>>>
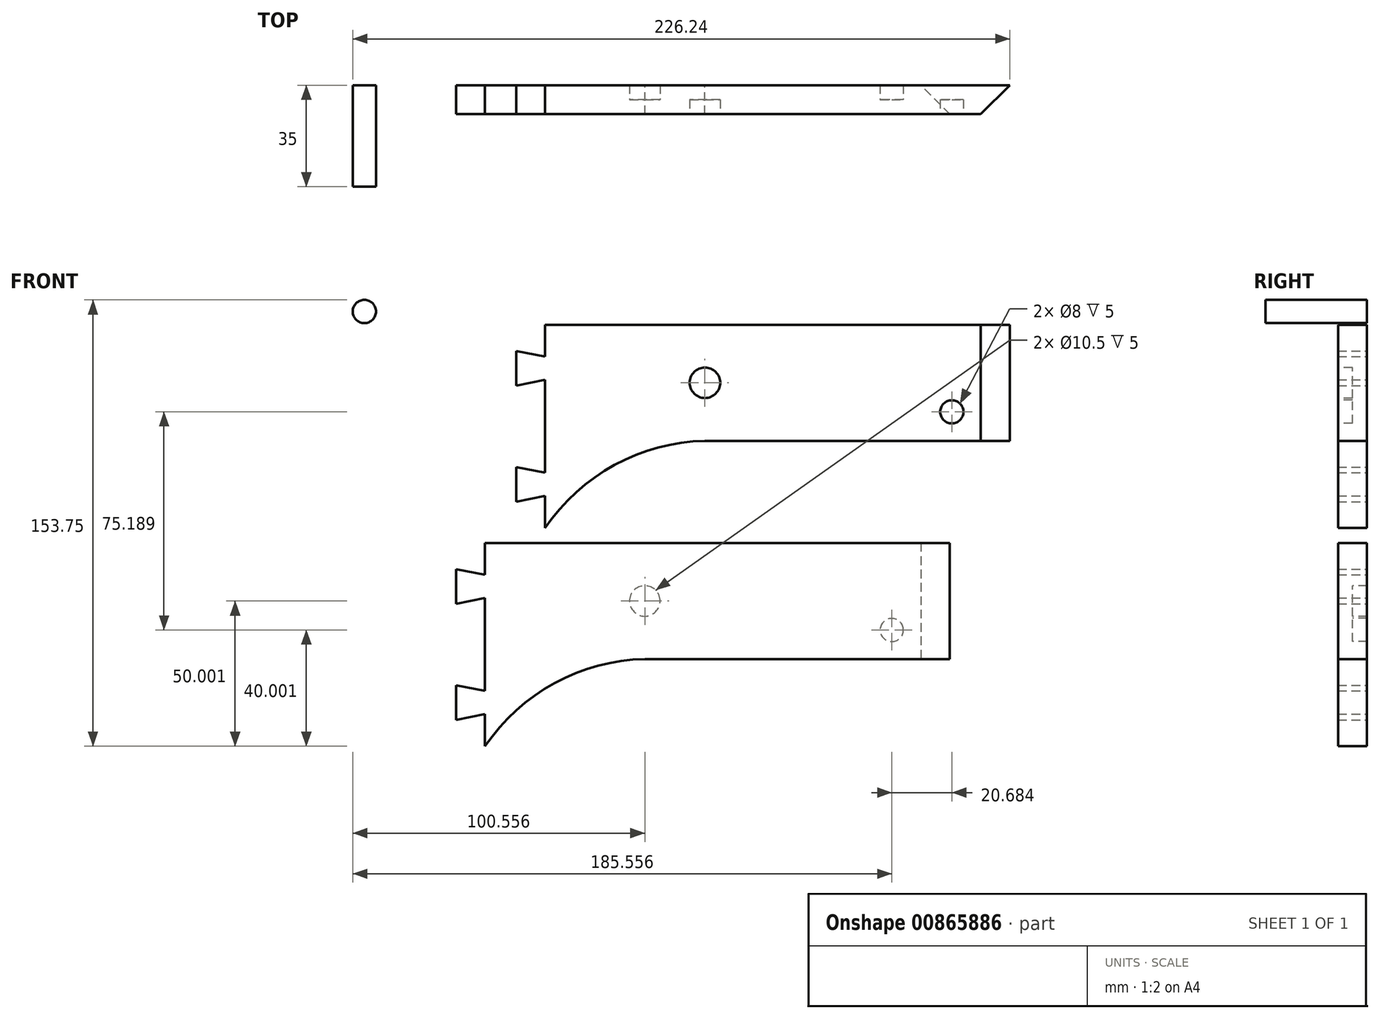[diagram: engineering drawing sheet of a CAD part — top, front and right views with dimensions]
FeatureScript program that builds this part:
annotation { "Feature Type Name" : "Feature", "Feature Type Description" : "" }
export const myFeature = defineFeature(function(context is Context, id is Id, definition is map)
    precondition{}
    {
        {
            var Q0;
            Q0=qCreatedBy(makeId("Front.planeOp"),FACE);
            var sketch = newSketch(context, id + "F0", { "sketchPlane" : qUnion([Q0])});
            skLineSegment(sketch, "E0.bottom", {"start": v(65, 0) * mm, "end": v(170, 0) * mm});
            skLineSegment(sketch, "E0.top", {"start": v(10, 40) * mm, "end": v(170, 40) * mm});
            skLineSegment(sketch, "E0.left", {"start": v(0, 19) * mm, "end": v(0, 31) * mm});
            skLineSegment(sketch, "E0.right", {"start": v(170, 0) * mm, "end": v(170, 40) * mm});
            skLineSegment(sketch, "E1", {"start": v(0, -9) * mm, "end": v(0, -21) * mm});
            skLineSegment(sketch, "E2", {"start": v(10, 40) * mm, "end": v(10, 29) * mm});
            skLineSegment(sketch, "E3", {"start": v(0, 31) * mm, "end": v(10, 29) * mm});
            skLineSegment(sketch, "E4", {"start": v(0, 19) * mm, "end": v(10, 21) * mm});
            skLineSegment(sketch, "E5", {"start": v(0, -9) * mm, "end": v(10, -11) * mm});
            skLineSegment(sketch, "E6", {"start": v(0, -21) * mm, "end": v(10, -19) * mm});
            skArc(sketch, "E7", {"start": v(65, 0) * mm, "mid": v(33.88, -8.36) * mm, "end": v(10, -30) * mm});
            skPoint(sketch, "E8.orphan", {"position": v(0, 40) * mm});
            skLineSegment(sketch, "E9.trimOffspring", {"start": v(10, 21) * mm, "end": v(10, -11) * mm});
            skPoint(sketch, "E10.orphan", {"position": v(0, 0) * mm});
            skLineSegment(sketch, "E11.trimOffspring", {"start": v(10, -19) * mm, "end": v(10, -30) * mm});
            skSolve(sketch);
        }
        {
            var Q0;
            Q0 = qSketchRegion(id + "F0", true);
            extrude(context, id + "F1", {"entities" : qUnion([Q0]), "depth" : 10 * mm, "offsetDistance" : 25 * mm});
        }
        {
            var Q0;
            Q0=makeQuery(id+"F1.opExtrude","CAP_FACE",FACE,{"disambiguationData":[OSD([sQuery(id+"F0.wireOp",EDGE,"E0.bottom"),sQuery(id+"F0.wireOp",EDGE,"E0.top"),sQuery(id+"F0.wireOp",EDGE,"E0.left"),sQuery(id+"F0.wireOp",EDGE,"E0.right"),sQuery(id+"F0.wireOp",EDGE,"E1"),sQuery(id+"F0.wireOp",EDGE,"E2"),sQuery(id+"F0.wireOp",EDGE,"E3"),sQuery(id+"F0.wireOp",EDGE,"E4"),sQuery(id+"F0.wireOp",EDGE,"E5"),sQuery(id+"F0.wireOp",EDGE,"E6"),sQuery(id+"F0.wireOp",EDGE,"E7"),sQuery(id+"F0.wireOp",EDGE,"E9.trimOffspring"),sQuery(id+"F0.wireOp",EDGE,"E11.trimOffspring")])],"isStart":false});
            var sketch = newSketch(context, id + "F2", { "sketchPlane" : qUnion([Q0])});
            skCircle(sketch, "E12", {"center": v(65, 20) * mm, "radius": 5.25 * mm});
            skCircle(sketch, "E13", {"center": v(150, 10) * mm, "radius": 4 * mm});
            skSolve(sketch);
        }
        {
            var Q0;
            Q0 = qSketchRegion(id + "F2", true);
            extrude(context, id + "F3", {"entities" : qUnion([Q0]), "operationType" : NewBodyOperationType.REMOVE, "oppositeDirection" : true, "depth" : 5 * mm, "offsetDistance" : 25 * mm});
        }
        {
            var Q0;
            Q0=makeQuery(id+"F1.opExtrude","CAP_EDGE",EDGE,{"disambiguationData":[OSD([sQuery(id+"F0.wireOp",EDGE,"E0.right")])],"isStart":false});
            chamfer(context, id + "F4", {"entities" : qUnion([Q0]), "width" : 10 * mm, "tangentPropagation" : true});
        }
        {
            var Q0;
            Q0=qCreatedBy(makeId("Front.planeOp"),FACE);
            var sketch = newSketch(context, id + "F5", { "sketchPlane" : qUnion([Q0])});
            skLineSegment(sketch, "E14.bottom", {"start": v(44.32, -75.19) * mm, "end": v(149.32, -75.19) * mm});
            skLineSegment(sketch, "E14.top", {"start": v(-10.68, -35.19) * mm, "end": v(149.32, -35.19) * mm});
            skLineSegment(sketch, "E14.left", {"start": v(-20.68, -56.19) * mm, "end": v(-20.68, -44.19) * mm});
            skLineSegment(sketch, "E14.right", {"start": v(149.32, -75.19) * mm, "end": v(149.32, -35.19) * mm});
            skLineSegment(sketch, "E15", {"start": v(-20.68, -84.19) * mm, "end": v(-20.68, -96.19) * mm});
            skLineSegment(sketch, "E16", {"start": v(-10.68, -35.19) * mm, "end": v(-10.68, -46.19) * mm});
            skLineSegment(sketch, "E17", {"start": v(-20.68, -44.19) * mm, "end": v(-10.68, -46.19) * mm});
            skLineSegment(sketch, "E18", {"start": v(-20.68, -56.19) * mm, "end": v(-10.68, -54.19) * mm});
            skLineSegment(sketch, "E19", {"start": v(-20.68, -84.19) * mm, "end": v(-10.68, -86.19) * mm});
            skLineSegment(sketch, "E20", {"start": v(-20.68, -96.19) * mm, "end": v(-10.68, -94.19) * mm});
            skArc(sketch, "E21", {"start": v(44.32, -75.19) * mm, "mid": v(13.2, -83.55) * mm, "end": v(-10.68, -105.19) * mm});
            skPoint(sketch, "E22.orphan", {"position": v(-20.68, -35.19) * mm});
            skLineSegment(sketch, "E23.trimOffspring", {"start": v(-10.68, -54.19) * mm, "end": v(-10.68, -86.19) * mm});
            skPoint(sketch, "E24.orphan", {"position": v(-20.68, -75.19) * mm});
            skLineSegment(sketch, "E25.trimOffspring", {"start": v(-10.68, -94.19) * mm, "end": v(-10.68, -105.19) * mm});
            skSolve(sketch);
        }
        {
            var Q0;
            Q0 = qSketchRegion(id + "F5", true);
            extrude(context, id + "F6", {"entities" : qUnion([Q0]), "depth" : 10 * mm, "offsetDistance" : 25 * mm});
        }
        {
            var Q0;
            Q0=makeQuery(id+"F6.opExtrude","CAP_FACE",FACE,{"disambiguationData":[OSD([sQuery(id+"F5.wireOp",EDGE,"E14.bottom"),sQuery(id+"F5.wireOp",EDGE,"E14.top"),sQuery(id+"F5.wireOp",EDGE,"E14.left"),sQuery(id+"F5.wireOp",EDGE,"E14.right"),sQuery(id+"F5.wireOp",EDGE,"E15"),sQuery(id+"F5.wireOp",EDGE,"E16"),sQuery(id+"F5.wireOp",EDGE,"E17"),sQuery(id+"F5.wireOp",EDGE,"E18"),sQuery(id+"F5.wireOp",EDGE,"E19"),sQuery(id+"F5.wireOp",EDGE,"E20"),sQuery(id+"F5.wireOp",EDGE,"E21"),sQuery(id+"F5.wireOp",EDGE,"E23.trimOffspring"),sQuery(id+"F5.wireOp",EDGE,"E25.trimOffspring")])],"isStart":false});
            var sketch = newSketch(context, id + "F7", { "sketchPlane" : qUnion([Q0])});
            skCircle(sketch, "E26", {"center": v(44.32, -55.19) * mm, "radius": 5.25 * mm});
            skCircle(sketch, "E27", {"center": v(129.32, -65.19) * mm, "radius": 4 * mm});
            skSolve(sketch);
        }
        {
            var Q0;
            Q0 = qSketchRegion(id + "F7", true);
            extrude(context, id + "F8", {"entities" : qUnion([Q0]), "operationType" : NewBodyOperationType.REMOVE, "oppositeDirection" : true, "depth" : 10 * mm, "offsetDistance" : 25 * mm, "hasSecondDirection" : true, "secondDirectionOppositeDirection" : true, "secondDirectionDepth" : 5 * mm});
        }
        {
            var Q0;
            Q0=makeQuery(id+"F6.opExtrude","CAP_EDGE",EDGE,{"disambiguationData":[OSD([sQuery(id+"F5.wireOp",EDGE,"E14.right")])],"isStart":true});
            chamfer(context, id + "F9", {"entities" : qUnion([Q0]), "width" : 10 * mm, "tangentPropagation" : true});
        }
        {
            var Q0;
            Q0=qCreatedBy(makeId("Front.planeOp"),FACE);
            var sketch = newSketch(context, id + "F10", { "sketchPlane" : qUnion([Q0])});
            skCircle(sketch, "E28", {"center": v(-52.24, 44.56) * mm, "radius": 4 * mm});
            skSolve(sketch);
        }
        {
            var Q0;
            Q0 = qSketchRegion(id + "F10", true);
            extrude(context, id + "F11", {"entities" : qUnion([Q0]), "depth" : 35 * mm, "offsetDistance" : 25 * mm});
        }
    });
<<<
• Stated exercise:
List every line above that contains the word "width". Case counts.

• Right answer:
            chamfer(context, id + "F4", {"entities" : qUnion([Q0]), "width" : 10 * mm, "tangentPropagation" : true});
            chamfer(context, id + "F9", {"entities" : qUnion([Q0]), "width" : 10 * mm, "tangentPropagation" : true});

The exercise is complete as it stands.